0,1% de diminution du taux de chômage aux Etats-Unis, 40% de réduction du déficit cette année pour atteindre 4% du PIB (l’objectif européen est à 3%), un marché de l’immobilier en croissance annuelle de 9% (?!?! après la bulle de 2008), rien de bien réel dans ces chiffres indiquant une quelconque reprise, mais plutôt une énorme méprise.

Heureusement, le sauveur des Etats-Unis et du monde entier est arrivé,on a nommé: le gaz de schiste. Quoi de mieux pour gonfler une bulle ? du gaz! Une émanation inodore qui emplit la maison, peut tuer l’homme assoupi ou l’insouciant frottant une allumette. Plus sérieusement, pourquoi contrairement à ce qu’affirme Natixis, le gaz de schiste ne va rien révolutionner du tout:

  •  Les Etats-Unis sont à peu près les seuls à croire aux vertus miraculeuses de cette nouvelle manne énergétique. Si les autre pays sont sceptiques, à commencer par la Russie, c’est parce que la technique d’extraction est coûteuse en investissements, rendant les profits difficiles à dégager.
  •  Le faible prix du gaz de schiste a déjà commencé à remonter, il a plus que doublé en un an, illustrant l’écart entre le potentiel prévu et la réalité du coût de l’extraction. Les puits s’épuisent rapidement, en particulier parce qu’ils accèdent à des poches de gaz restreintes et non à de larges réservoirs. Il faut donc renouveler incessamment la création de nouveaux puits.
  •  Les estimations des réserves de gaz de schistes ont été surévaluées, donnant lieu à des dépréciations d’actifs : par exemple, Chesapeake Energy Corp. déprécia plus de 20% de sa capacité officielle en 2012.

Ces éléments sont bien entendus démentis par l’engouement massif des investisseurs. Même si le gaz de schiste permet aux Etats-Unis d’accéder à une plus grande indépendance énergétique, il n’est pas LA solution puisqu’il ne permettra pas à terme d’économiser très fortement, les prix ne reflétant pas encore la réalité des coûts de production.

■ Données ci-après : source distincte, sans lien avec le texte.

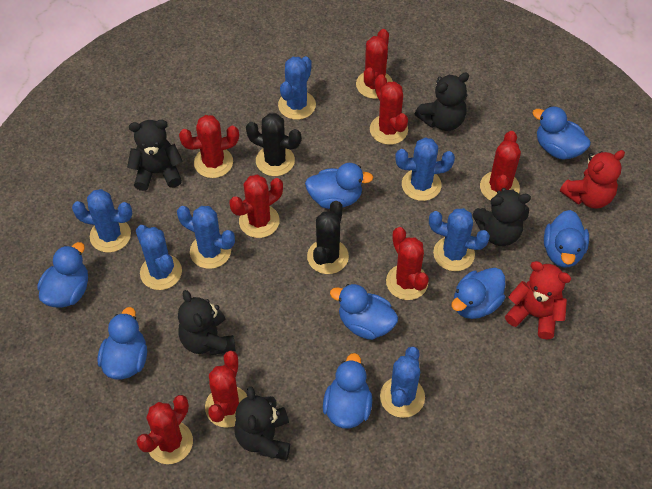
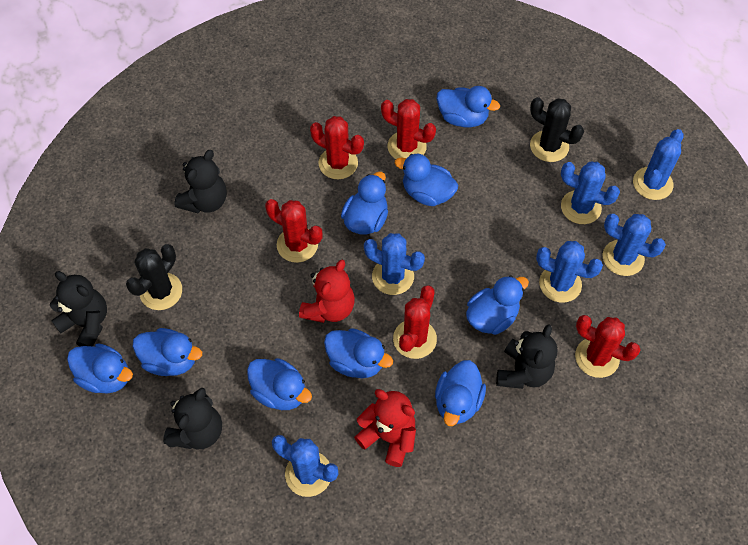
black teddy bear: 5 -> 4
blue cactus: 7 -> 6
blue duck: 8 -> 9
red cactus: 8 -> 5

Deux géologues américains ont même considéré que le gaz de schiste constituait à lui tout seul une bulle. Peut-être. Je pense en tout cas qu’il participe à une sur-évaluation globale des actifs américains, à une nouvelle bulle immobilière, incitant les investisseurs à dépenser dans les marchés actions les liquidités chichement accordées par la Fed.

L’Europe n’ayant aucune personnalité économique, elle suit bêtement, comme d’habitude, distribuant via la BCE elle aussi des montagnes d’argent sans valeur qui vont s’injecter directement dans les marchés actions, seuls capables de générer de la rentabilité vu que les dettes souveraines ne peuvent plus absorber et que l’or ne rapporte plus suffisamment.

Combien de temps cette bulle des marchés actions mettra-t-elle avant d’exploser ? Impossible à dire, car cette fois les conséquences vont être autrement plus graves que celle de 2008: mise en défaut des états occidentaux (dette publique) et inflation forte, seule solution pour rembourser un minimum les emprunts et surtout réduire drastiquement le niveau de vie global impossible à diminuer par la concertation. Cette échéance est donc repoussée tant que possible par les banques centrales et gouvernements qui prévoient même d’augmenter encore leur dette. Pourquoi pas vu qu’ils ne la rembourseront pas.

Déconnexion entre économie réelle et valeur boursière, les bulles s’expliquent très bien par le désir de puissance qui gonfle naturellement des rentabilités imaginaires. Elles sont le masque d’une économie basée sur l’exploitation de l’homme par l’homme, une économie qui s’érode par les conquêtes successives des ouvriers puis des pays « sous-développés ».